Once again, the used car market isn’t showing that purchasers are clearly valuing the potential for full self driving, but simply that they want the newest, best Teslas.
Where does this leave us?
Musk’s assertion seems right. It would be possible to have a Tesla with full self driving and a Tesla robotaxi autonomous ridesharing service make a good deal of money annually for Tesla owners. However, there’s no clear signal from the underlying used car market that anyone cares about that yet.
Will everyone opt in for rideshare? Of course not. But will everyone get a family vehicle that could deliver every family member everywhere they need to go without Mom or Dad driving all the time? Yes, and that’s worth a lot too. In fact, it’s quite possible that many two-car families with kids will be able to have a single autonomous car and get the same utility. As US governmental estimates peg the annual cost of a car at $9,576 per year, maybe Musk should be touting one-car families instead of Tesla Taxi!

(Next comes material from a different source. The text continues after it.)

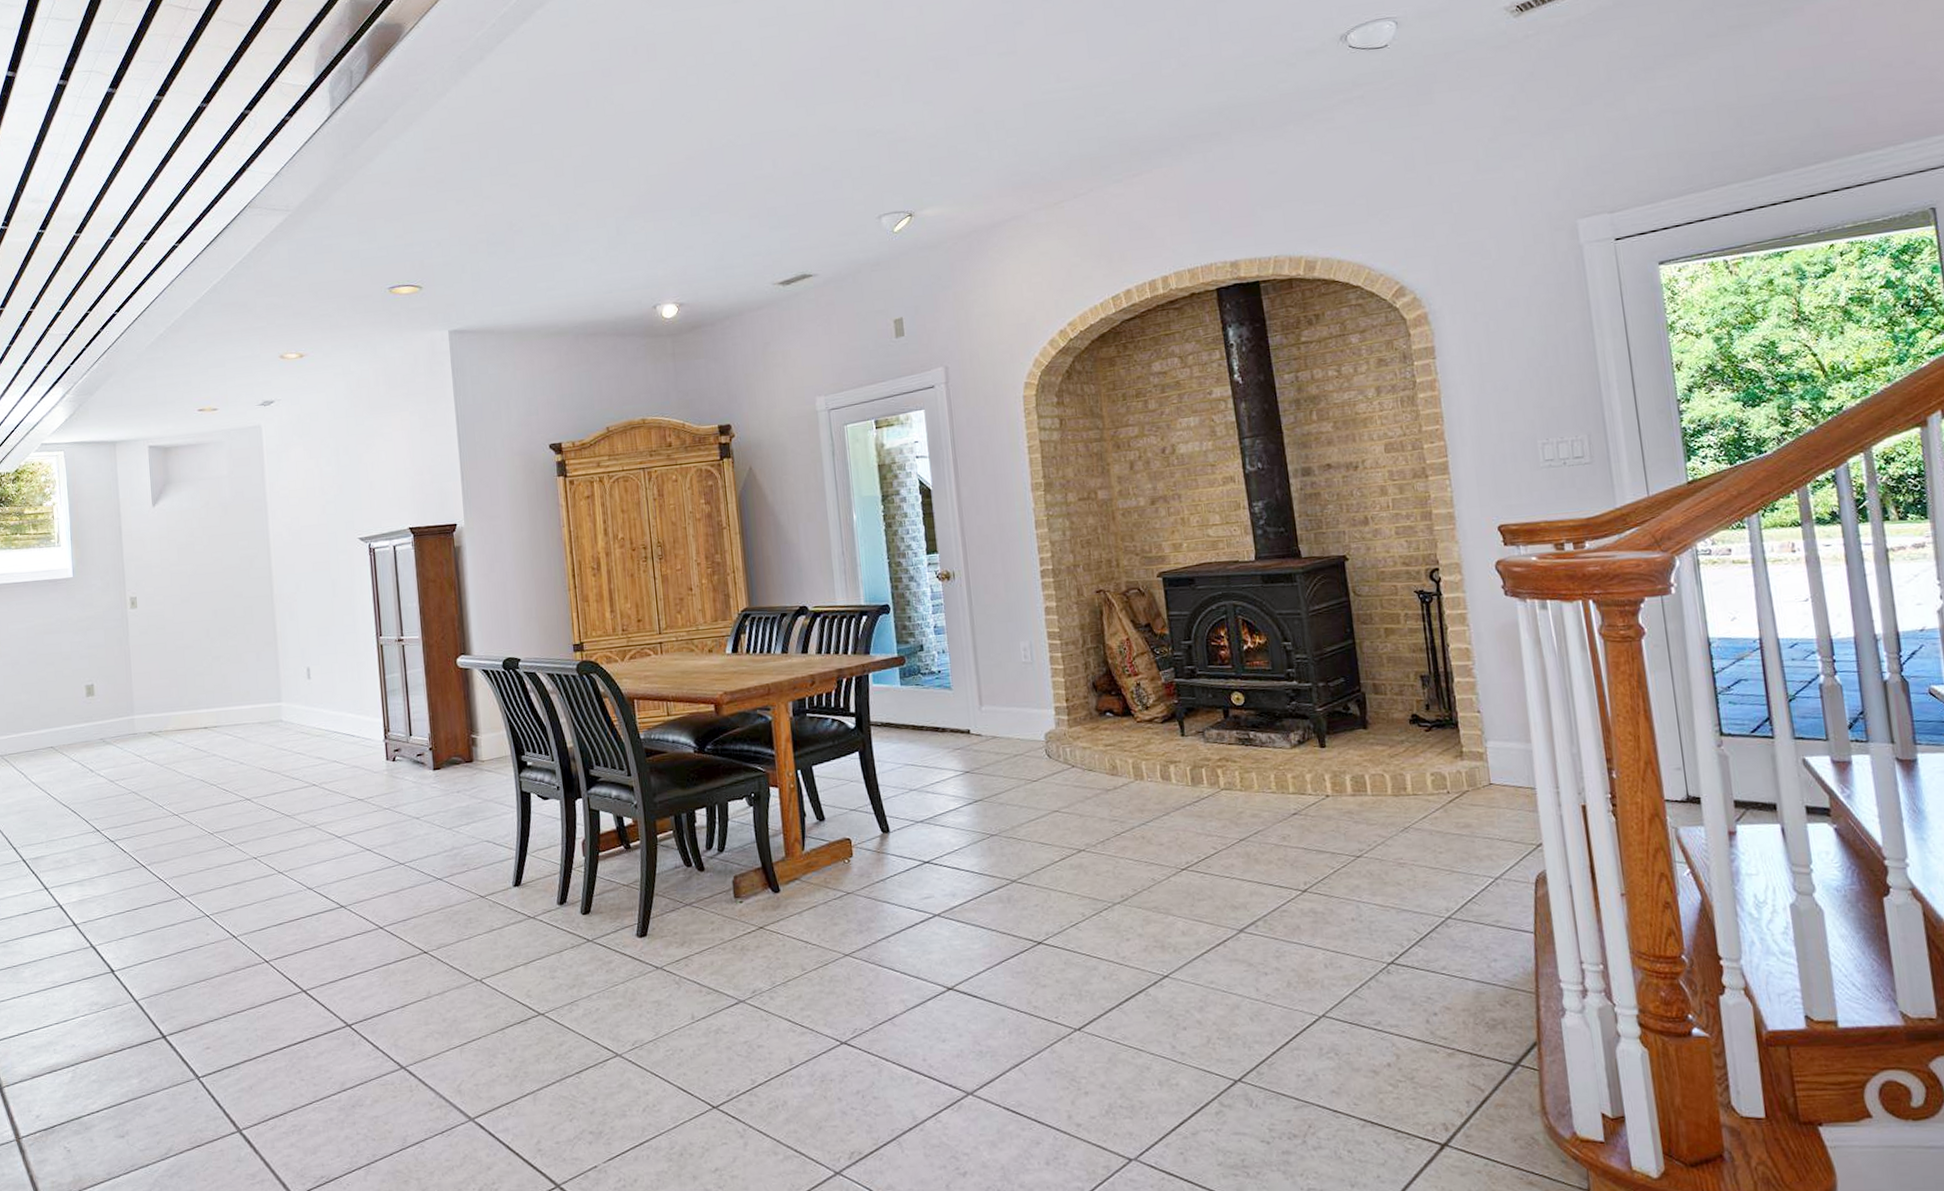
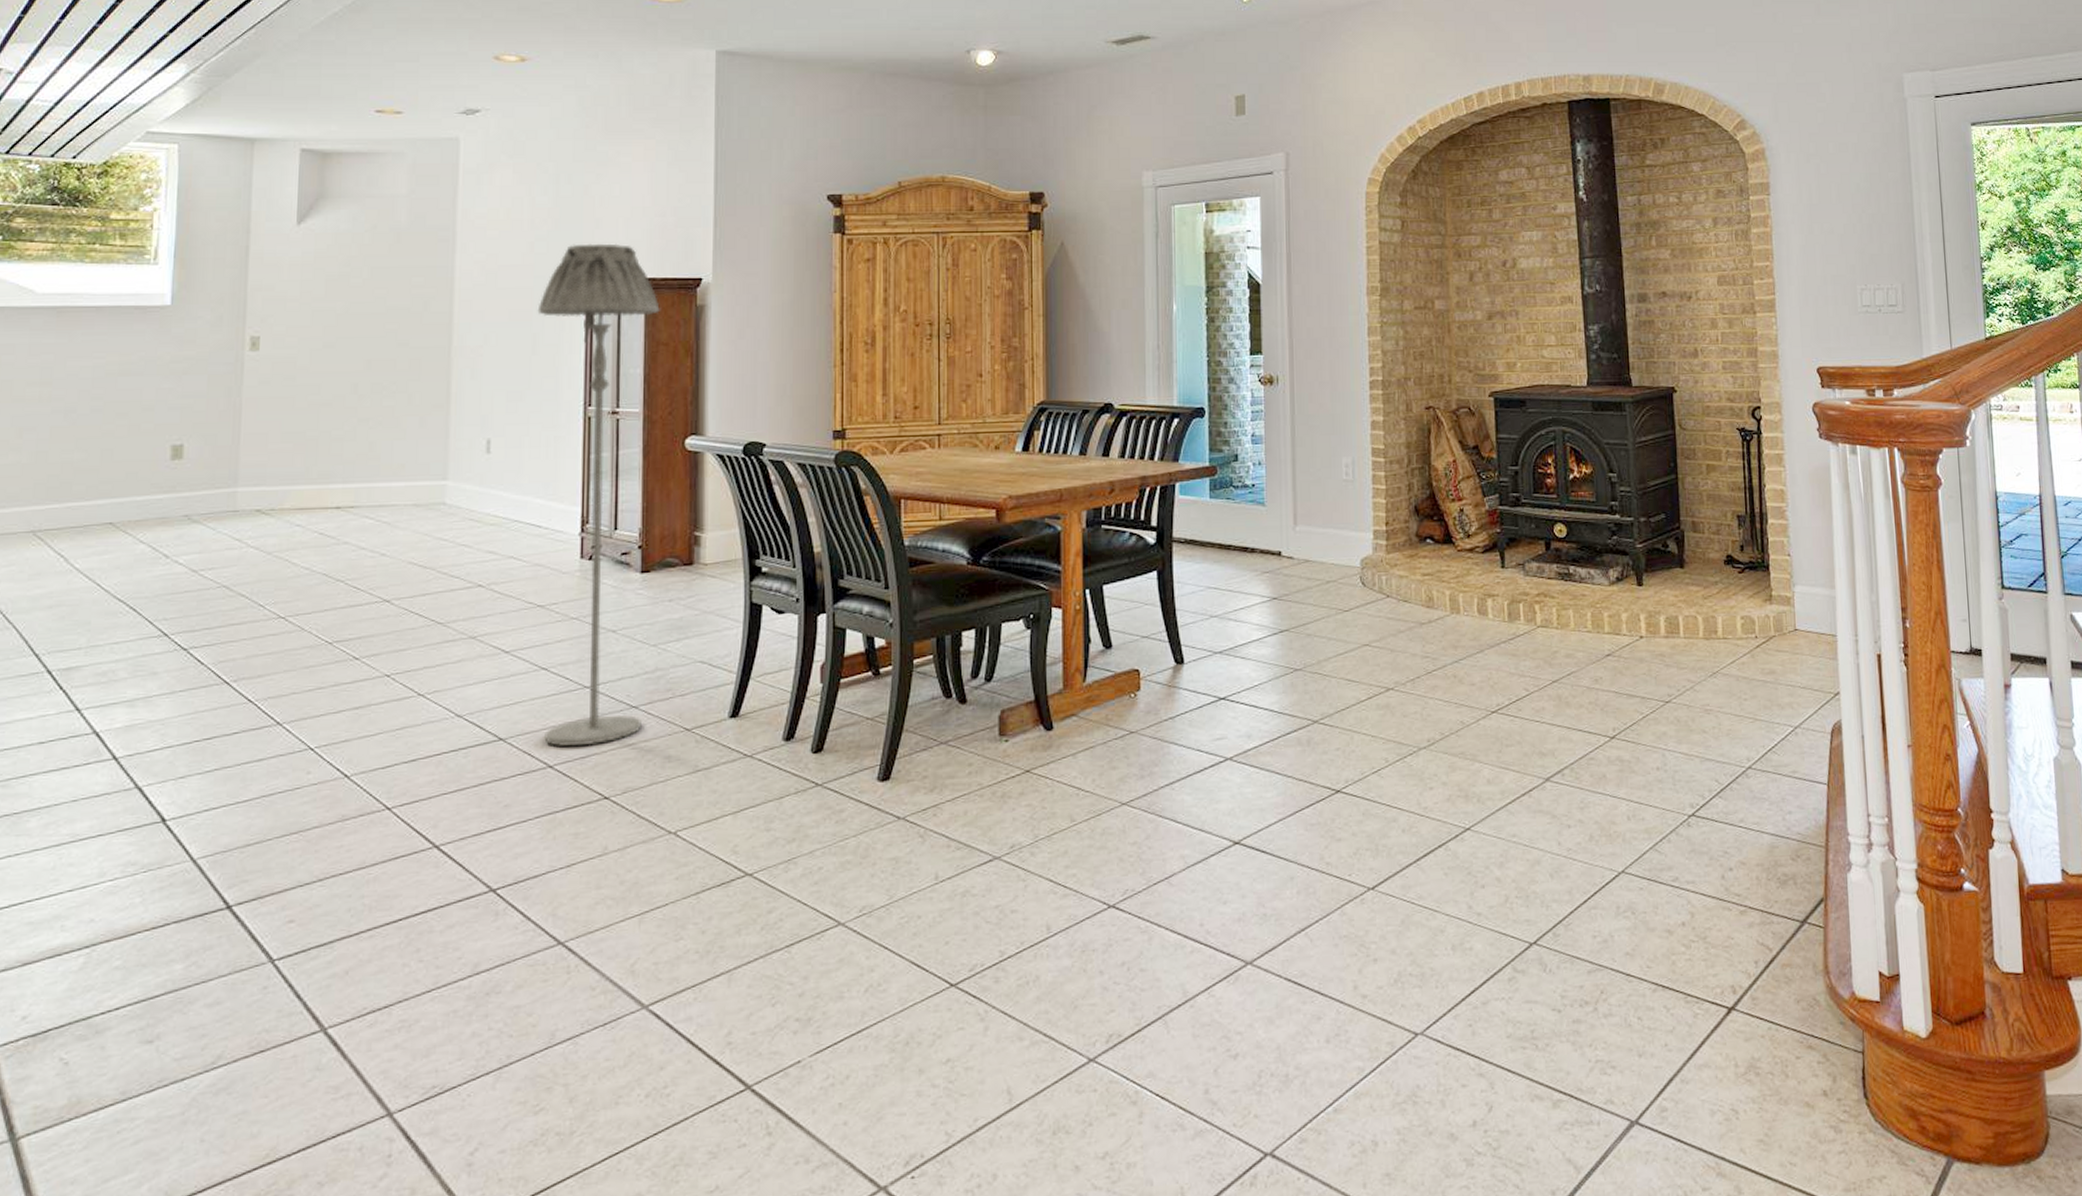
floor lamp: none [333,500,446,912] -> present [537,243,660,747]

Teslas are highly desirable used vehicles, selling faster than competitors and non-competitors, and holding resale value longer in many cases, but that doesn’t seem to be aligned to making money off of the future Tesla Taxi capability. Of course, this is like Henry Ford in the early 20th century saying, “If I had asked people what they wanted, they would have said faster horses.”
Most people haven’t internalized the thought of their Teslas turning into money spinners instead of costs yet. When that starts sinking in, the data may change. But by that point, other cars probably will have full self-driving capabilities as well, and companies such as Uber will be leveraging them at competitive price points, leading to the same valuation on the used car market. Maybe.